Question

The displacement $y$ of a particle is given by $y = 4\cos^2(t/2) \sin (1000 t)$. This expression may be considered to be a result of the superposition of how many simple harmonic motions?

• A. 4
• B. 3
• C. 2
• D. 5
• E. 6

Hint:

Any complex periodic wave can be broken down into a sum of simple harmonic waves (Sines/Cosines). The number of unique frequency terms equals the number of SHMs.

Answer 1

The Correct Option is B

Concept:
To find the number of SHMs, we need to expand the trigonometric product into a sum of individual sine or cosine functions using trigonometric identities. [itemsep=4pt]
• Identity: $\cos^2 \theta = \frac{1 + \cos 2\theta}{2}$
• Identity: $2\sin A \cos B = \sin(A+B) + \sin(A-B)$

Step 1: Expand the $\cos^2$ term.
\[ y = 4 \left( \frac{1 + \cos(t)}{2} \right) \sin(1000t) \] \[ y = 2(1 + \cos t) \sin(1000t) \] \[ y = 2\sin(1000t) + 2\sin(1000t)\cos(t) \]

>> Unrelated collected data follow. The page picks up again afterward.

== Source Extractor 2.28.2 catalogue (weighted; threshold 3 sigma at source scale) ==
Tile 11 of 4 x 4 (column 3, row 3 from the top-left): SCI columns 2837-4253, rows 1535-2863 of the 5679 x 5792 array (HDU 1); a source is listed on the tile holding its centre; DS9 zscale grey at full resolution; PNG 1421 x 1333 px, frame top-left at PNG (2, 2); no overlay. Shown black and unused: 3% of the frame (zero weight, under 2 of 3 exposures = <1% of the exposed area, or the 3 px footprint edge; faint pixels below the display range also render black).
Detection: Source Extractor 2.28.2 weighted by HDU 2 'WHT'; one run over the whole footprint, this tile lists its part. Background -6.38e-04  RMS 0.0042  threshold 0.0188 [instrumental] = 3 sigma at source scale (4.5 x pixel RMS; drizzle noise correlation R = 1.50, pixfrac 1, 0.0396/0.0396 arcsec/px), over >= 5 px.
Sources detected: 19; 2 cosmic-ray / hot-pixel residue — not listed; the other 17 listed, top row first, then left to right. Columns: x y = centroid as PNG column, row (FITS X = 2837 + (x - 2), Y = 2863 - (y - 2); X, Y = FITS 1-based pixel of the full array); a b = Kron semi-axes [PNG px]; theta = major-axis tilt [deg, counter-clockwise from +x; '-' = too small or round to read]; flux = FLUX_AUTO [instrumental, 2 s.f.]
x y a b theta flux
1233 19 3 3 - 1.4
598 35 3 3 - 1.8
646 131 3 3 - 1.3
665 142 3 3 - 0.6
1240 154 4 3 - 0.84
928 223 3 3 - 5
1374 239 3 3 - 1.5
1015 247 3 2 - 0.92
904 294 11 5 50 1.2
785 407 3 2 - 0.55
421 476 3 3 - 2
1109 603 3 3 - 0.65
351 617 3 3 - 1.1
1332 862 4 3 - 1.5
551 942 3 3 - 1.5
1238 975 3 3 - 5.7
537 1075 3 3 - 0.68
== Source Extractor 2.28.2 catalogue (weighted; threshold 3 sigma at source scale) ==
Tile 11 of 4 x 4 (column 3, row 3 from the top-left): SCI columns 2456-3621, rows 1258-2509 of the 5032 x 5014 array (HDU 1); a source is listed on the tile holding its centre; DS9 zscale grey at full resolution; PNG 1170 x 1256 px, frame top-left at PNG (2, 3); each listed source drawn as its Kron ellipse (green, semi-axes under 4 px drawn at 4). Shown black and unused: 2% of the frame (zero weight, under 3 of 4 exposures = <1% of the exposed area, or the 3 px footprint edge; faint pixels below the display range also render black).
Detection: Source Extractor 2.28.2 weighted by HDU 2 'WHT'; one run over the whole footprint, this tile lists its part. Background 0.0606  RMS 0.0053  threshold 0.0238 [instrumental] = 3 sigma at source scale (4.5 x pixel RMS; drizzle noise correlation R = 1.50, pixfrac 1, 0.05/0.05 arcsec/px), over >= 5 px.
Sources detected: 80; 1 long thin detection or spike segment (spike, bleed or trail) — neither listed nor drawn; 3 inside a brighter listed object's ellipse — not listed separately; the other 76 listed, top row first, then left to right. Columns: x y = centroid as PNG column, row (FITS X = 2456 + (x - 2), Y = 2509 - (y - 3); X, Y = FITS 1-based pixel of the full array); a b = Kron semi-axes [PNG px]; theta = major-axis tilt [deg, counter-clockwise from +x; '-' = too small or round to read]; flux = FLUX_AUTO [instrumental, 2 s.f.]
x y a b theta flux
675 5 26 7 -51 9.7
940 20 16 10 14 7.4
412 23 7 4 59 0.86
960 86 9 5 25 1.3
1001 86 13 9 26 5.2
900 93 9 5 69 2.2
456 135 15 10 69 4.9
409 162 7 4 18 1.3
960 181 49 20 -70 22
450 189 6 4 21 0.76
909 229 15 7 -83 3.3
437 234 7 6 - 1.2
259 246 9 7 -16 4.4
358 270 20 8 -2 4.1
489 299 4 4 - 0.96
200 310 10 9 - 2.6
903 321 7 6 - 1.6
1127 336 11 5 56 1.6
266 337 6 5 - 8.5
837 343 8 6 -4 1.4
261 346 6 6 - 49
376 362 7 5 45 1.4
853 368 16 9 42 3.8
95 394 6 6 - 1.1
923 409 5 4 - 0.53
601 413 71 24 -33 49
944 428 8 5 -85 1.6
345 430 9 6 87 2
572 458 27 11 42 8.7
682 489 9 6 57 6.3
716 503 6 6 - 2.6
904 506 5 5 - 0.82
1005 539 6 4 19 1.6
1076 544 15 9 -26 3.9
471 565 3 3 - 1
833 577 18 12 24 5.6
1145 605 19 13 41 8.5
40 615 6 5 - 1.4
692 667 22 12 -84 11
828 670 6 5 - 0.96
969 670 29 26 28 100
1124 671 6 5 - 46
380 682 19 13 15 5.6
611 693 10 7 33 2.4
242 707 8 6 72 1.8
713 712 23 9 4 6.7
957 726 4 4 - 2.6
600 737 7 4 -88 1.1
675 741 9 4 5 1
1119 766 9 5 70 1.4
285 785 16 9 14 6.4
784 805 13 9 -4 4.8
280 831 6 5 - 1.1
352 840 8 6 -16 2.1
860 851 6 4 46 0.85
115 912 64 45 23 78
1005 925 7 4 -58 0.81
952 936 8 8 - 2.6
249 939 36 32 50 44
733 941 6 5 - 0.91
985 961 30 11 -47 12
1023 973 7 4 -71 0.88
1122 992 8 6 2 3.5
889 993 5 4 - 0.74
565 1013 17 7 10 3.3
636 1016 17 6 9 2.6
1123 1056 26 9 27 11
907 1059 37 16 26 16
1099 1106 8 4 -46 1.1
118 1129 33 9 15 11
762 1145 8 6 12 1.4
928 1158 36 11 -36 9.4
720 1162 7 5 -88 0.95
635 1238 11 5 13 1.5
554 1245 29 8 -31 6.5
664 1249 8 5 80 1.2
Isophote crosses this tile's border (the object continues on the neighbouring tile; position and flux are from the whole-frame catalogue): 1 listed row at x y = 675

Step 2: Expand the product term.
Using $2\sin(1000t)\cos(t) = \sin(1001t) + \sin(999t)$: \[ y = 2\sin(1000t) + \sin(1001t) + \sin(999t) \]

Step 3: Count the components.
The expression is now the sum of three distinct sine functions ($\omega = 1000, 1001, 999$). Each represents one SHM.